Gideon nodded. Fantastic it was. Beautiful. Cathedral-like, to use a well-worn metaphor that he truly appreciated for the first time. And the creatures! Jewel-like poison-dart frogs, no bigger than a thumbnail, that secrete a curare-like neurotoxin used by the Indians for their blowgun darts; three-inch-long millipedes; giant snails (giant even by the generous standards of western Washington State) – an amazing place, from every angle. But, God, was it hot in there! And humid – unbelievably, mind-deadeningly humid. After a few hours of it, Gideon’s shirt and shorts were as wet as if he’d been in a downpour. Even his bones felt soggy. The liter of water he’d brought was long gone, and all he could think of was getting back to his cabin, downing another quart or so, then climbing into the shower and standing for half an hour in the cool – relatively cool – green-brown stream of Amazon water.

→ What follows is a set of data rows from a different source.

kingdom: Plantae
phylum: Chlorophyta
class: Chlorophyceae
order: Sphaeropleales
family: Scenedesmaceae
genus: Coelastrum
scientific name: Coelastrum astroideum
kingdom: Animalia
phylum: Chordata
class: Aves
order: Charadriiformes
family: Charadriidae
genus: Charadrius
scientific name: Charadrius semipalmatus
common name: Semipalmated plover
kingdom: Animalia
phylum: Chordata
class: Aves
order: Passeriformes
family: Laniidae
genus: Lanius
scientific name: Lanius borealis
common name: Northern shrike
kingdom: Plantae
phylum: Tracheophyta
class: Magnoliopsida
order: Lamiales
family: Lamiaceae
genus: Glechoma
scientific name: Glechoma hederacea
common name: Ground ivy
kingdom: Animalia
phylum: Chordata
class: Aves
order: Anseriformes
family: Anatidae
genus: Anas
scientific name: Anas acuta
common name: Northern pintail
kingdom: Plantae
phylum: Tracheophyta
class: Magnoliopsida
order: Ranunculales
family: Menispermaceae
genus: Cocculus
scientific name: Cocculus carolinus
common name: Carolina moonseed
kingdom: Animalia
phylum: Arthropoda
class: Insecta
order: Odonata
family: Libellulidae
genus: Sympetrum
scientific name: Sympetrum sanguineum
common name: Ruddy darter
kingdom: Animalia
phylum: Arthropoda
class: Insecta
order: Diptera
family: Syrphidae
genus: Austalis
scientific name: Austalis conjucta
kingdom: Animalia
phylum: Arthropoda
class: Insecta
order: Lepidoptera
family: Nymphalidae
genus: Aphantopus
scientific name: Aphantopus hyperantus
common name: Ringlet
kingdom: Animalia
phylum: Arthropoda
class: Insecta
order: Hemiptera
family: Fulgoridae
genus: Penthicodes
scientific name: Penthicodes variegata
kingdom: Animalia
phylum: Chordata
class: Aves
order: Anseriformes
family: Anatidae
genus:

The humidity in particular had been like nothing he’d ever encountered. Mel, trying to take notes for his article, had had to give it up. First, the ink from his gel pen wouldn’t dry on the page, but ran down it in streaks instead. Then, when he’d borrowed a pencil from Scofield, the point tore through the limp sheets. And as the last straw, by the end of the first hour, the glue in the binding of his notepad had liquefied and the pages had come apart in his hand. Mel, in a laid-back mood – like John, he had no trouble with hot weather – just laughed, gave Scofield back his pencil, and squeezed the notebook into a soggy wad the size of a Ping-Pong ball, which he then stuffed into a pocket.

Unpleasant climate notwithstanding, it had been a fascinating and enjoyable afternoon. Cisco, although no less spacey than usual, had proven botanically knowledgeable and articulate on the walks to and from the village, speaking confidently of epiphytes and chamaephytes and phanerophytes, so that one could see the ethnobotanists in the group rethinking their impressions of him.